Requirement 1:
Revise the records that follow the configuration file below by changing "Decimals" to "Precision" and leaving everything else as is. Leave the pictures out of your answer.

Provided text:
<<<<

SHOW_SHYNET_VERSION=True

# Redis, queue, and parellization settings; not necessary for single-instance deployments.
# Don't uncomment these unless you know what you are doing!
# NUM_WORKERS=1
# Make sure you set a REDIS_CACHE_LOCATION if you have more than one frontend worker/instance.
# REDIS_CACHE_LOCATION=redis://redis.default.svc.cluster.local/0
# If CELERY_BROKER_URL is set, make sure CELERY_TASK_ALWAYS_EAGER is False and
# that you have a separate queue consumer running somewhere via `celeryworker.sh`.
# CELERY_TASK_ALWAYS_EAGER=False
# CELERY_BROKER_URL=redis://redis.default.svc.cluster.local/1

# Should Shynet show third-party icons in the dashboard?
SHOW_THIRD_PARTY_ICONS=True

# Should Shynet block collection of IP addresses globally?
BLOCK_ALL_IPS=False

# Should Shynet include the date and site ID when hashing users?
# This will prevent any possibility of cross-site tracking provided
# that IP collection is also disabled, and external keys (primary
# keys) aren't supplied. It will also prevent sessions from spanning
# one day to another.
AGGRESSIVE_HASH_SALTING=True

# Custom location url to link to in frontend.
# $LATITUDE will get replaced by the latitude, $LONGITUDE will get
# replaced by the longitude.
# Examples:
#  - https://www.openstreetmap.org/?mlat=$LATITUDE&mlon=$LONGITUDE (default)
#  - https://www.google.com/maps/search/?api=1&query=$LATITUDE,$LONGITUDE
#  - https://www.mapquest.com/near-$LATITUDE,$LONGITUDE
LOCATION_URL=https://www.openstreetmap.org/?mlat=$LATITUDE&mlon=$LONGITUDE

# How many services should be displayed on dashboard page?
# Set to big number if you don't want pagination at all.
DASHBOARD_PAGE_SIZE=5

# Should background bars be scaled to full width?
USE_RELATIVE_MAX_IN_BAR_VISUALIZATION=True

nginx.conf

server {
    server_name YOUR-HOSTNAME.com # ADDED: Your hostname. I ended up setting mine to analytics.ollybritton.com
    access_log /var/log/nginx/bin.access.log;
    error_log /var/log/nginx/bin.error.log error;


    location / {
        proxy_pass http://shynet:7777; # ADDED: You should also change this port if you've changed it above.

>>>>

Dataset section:
<<<<

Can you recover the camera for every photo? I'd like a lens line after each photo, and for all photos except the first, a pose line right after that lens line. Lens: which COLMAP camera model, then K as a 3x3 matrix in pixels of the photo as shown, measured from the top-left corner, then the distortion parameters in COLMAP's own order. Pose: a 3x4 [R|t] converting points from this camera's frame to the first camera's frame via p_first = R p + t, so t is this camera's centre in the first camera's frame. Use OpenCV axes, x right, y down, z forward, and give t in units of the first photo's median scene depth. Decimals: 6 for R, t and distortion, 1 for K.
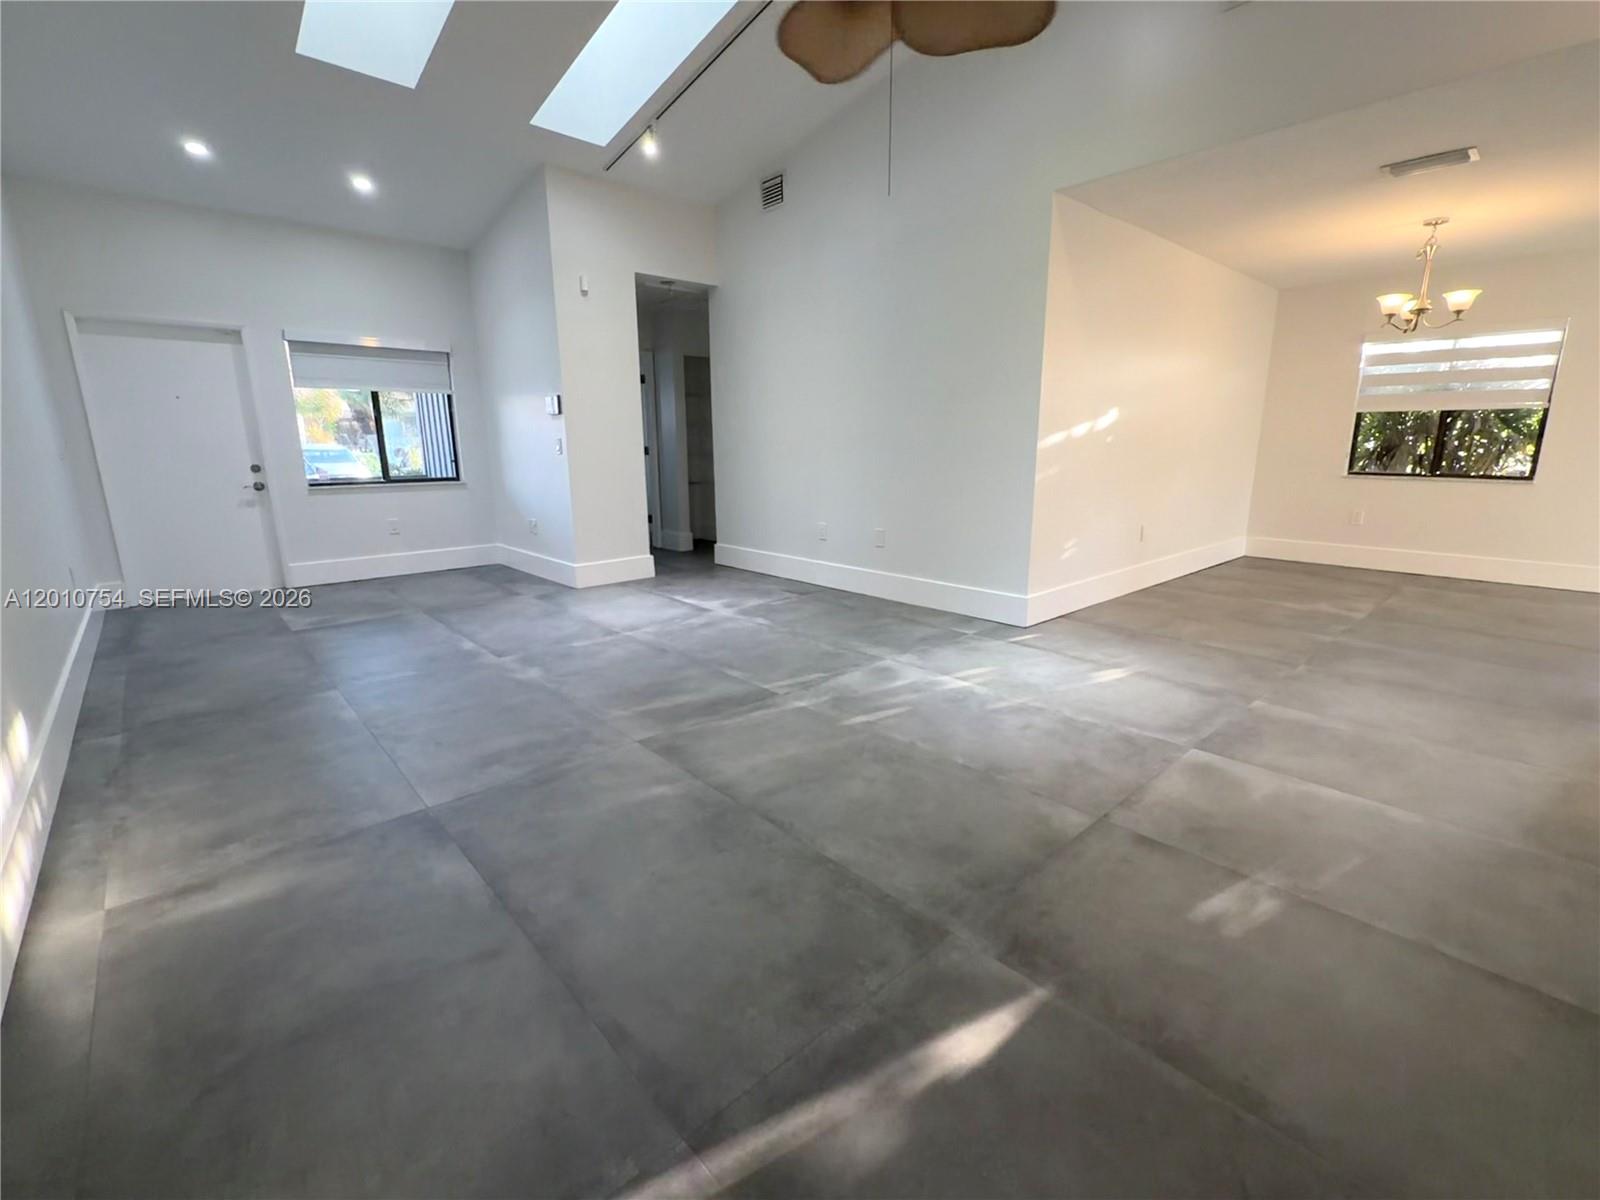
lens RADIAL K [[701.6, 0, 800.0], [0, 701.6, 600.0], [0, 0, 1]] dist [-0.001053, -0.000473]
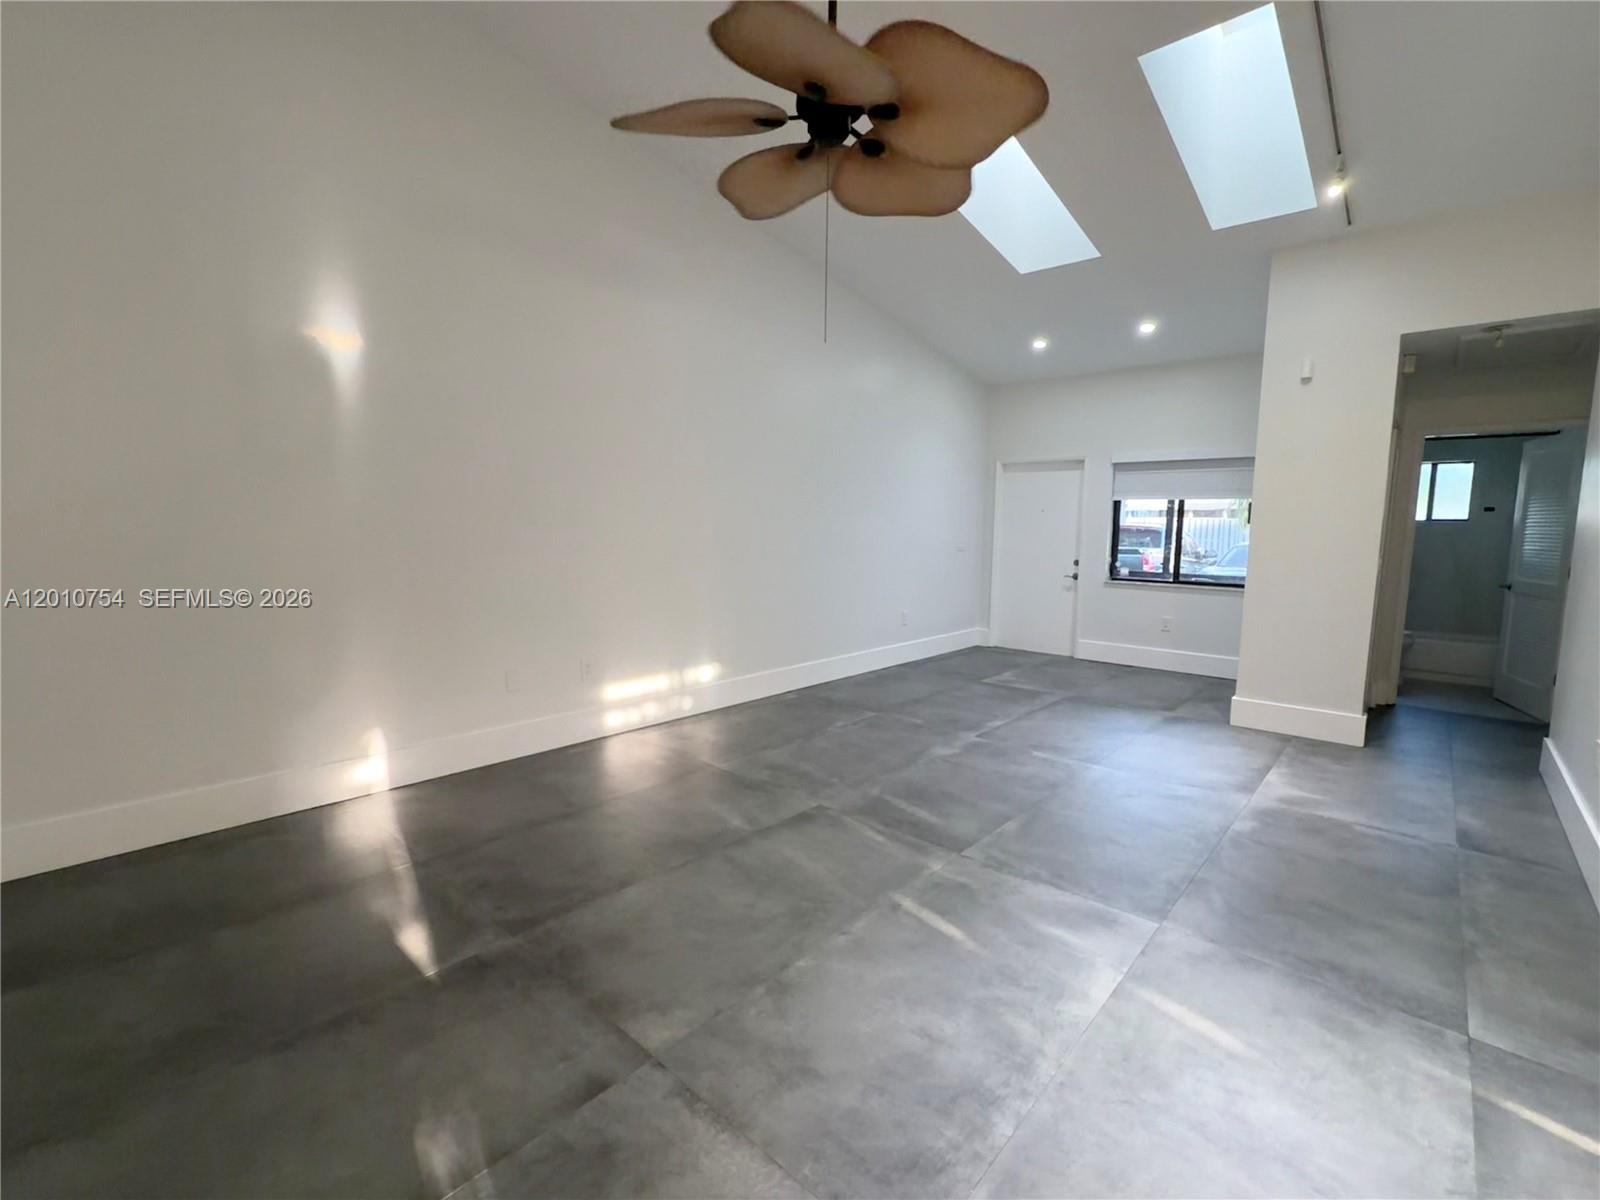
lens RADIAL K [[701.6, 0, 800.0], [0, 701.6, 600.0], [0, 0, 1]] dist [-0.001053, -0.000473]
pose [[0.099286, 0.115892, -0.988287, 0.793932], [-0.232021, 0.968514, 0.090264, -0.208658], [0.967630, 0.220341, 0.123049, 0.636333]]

>>>>

Requirement 2:
According to the configuration file, how should DASHBOARD_PAGE_SIZE be set if you don't want pagination at all?

Exercise solution 1:
Can you recover the camera for every photo? I'd like a lens line after each photo, and for all photos except the first, a pose line right after that lens line. Lens: which COLMAP camera model, then K as a 3x3 matrix in pixels of the photo as shown, measured from the top-left corner, then the distortion parameters in COLMAP's own order. Pose: a 3x4 [R|t] converting points from this camera's frame to the first camera's frame via p_first = R p + t, so t is this camera's centre in the first camera's frame. Use OpenCV axes, x right, y down, z forward, and give t in units of the first photo's median scene depth. Precision: 6 for R, t and distortion, 1 for K.
lens RADIAL K [[701.6, 0, 800.0], [0, 701.6, 600.0], [0, 0, 1]] dist [-0.001053, -0.000473]
lens RADIAL K [[701.6, 0, 800.0], [0, 701.6, 600.0], [0, 0, 1]] dist [-0.001053, -0.000473]
pose [[0.099286, 0.115892, -0.988287, 0.793932], [-0.232021, 0.968514, 0.090264, -0.208658], [0.967630, 0.220341, 0.123049, 0.636333]]

Exercise solution 2:
Set it to a big number.